Chaire C2M, LTCI, Telecom Paris, Institut Polytechnique de Paris, 91120 Palaiseau, France.
Sensors (Basel). 2023 Mar 29;23(7):3583. doi: 10.3390/s23073583.
With the increasing use of wireless communication systems, assessment of exposure to radio-frequency electromagnetic field (RF-EMF) has now become very important due to the rise of public risk perception. Since people spend more than 70% of their daily time in indoor environments, including home, office, and car, the efforts devoted to indoor RF-EMF exposure assessment has also increased. However, assessment of indoor exposure to RF-EMF using a deterministic approach is challenging and time consuming task as it is affected by uncertainties due to the complexity of the indoor environment and furniture structure, existence of multiple reflection, refraction, diffraction and scattering, temporal variability of exposure, and existence of many obstructions with unknown dielectric properties. Moreover, it is also affected by the existence of uncontrolled factors that can influence the indoor RF-EMF exposure such as the constant movement of people and random movement of furniture and doors as people are working in the building. In this study, a statistical approach is utilized to characterize and model the total indoor RF-EMF down-link (DL) exposure from all cellular bands on each floor over the length of a wing since the significance of distance is very low between any two points on each floor in a wing and the variation of RF-EMF DL exposure is mainly influenced by the local indoor environment. Measurements were conducted in three buildings that are located within a few hundred meters vicinity of two base station sites supporting several cellular technologies (2G, 3G, 4G, and 5G). We apply the one-sample Kolmogorov-Smirnov test on the measurement data, and we prove that the indoor RF-EMF DL exposure on each floor over the length of a wing is a random process governed by a Gaussian distribution. We validate this proposition using leave-one-out cross validation technique. Consequently, we conclude that the indoor RF-EMF DL exposure on each floor over the length of a wing can be modeled by a Gaussian distribution and, therefore, can be characterized by the mean and the standard deviation parameters.

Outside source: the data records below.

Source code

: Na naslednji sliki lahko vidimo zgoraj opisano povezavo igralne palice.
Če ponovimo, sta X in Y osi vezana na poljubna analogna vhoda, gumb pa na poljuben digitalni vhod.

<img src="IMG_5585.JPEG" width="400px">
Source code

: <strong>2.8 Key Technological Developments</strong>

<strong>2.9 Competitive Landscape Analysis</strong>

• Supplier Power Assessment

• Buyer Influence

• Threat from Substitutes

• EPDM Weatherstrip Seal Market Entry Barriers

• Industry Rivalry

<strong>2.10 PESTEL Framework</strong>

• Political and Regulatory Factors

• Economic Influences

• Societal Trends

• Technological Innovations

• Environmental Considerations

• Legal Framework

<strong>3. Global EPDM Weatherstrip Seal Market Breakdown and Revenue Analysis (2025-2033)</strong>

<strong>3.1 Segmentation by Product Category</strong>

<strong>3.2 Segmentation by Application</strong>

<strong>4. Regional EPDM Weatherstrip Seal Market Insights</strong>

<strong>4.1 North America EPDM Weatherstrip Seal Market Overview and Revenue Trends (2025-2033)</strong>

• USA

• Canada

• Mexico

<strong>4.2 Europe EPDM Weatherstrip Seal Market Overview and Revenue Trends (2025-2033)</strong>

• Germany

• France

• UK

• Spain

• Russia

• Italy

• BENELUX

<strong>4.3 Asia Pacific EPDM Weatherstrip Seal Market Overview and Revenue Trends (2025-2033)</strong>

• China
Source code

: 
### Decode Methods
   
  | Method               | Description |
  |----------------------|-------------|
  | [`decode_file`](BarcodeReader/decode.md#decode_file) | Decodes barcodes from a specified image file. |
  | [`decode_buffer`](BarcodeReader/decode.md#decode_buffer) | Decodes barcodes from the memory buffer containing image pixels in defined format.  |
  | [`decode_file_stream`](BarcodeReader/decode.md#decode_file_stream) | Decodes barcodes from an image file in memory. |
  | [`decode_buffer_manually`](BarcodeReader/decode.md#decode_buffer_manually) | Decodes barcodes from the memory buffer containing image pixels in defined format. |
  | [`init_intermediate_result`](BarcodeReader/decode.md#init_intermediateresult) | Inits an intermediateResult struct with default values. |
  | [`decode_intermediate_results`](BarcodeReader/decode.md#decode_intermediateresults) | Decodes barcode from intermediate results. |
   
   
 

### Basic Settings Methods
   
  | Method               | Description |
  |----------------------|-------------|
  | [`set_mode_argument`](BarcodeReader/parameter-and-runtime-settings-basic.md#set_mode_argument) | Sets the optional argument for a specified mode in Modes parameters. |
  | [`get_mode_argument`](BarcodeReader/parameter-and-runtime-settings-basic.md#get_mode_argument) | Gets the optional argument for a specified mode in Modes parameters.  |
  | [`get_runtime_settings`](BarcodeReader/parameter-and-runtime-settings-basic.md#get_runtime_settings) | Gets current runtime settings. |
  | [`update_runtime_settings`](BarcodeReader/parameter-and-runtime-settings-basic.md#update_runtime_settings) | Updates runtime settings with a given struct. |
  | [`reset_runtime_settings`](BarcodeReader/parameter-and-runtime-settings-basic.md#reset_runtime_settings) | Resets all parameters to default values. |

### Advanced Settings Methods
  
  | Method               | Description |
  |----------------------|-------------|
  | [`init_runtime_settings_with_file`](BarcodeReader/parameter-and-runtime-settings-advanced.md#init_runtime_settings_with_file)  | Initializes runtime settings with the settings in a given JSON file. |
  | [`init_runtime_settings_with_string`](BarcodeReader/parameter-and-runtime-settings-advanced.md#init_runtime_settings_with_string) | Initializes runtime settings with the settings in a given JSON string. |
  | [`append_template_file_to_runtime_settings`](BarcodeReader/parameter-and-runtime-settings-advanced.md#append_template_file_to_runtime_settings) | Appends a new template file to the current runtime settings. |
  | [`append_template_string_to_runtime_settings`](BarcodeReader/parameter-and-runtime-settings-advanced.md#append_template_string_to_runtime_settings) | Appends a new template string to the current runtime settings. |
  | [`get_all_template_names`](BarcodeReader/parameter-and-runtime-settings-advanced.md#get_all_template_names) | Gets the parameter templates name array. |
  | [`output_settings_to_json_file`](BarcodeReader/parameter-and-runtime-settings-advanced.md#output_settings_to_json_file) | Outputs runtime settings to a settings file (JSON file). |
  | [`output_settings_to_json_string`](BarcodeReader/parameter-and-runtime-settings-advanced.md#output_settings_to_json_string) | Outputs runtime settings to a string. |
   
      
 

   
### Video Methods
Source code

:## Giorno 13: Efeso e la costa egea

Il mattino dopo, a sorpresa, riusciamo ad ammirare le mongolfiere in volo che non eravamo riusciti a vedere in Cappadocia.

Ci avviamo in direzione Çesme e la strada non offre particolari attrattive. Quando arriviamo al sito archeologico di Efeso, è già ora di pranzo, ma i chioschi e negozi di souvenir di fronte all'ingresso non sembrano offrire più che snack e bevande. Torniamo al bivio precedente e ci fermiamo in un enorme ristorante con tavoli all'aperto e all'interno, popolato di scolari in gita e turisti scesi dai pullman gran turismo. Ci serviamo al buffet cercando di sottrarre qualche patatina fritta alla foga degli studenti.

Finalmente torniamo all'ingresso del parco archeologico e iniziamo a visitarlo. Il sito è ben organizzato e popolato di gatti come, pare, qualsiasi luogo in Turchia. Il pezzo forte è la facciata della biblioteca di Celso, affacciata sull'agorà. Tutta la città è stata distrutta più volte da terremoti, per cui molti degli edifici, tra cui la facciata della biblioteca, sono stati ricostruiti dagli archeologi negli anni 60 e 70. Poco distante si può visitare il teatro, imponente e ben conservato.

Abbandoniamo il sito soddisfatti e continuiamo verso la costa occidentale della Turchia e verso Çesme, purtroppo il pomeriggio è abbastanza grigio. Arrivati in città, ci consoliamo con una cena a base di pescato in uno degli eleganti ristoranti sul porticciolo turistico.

随着无线通信系统的广泛应用,由于公众风险感知的提高,对射频电磁场(RF-EMF)暴露的评估变得非常重要。由于人们每天超过 70%的时间都在室内环境中度过,包括家庭、办公室和汽车,因此对室内 RF-EMF 暴露评估的投入也在增加。然而,由于室内环境和家具结构的复杂性、多次反射、折射、衍射和散射的存在、暴露的时间可变性以及存在许多具有未知介电特性的障碍物,使用确定性方法评估室内 RF-EMF 暴露是一项具有挑战性和耗时的任务。此外,它还受到不受控制的因素的影响,这些因素会影响室内 RF-EMF 暴露,例如建筑物内人员的不断移动以及家具和门的随机移动。在这项研究中,利用统计方法来描述和建模从每个楼层的所有蜂窝频段的总室内 RF-EMF 下行链路(DL)暴露,因为在机翼的任何两个楼层之间,距离的重要性非常低,并且 RF-EMF DL 暴露的变化主要受局部室内环境的影响。在距离两个支持多个蜂窝技术(2G、3G、4G 和 5G)的基站站点几百米范围内的三栋建筑物中进行了测量。我们对测量数据应用了一个样本柯尔莫哥洛夫-斯米尔诺夫检验,证明了机翼长度内每层楼的室内 RF-EMF DL 暴露是由高斯分布控制的随机过程。我们使用留一交叉验证技术验证了这一命题。因此,我们得出结论,机翼长度内每层楼的室内 RF-EMF DL 暴露可以用高斯分布来建模,因此可以用均值和标准差参数来描述。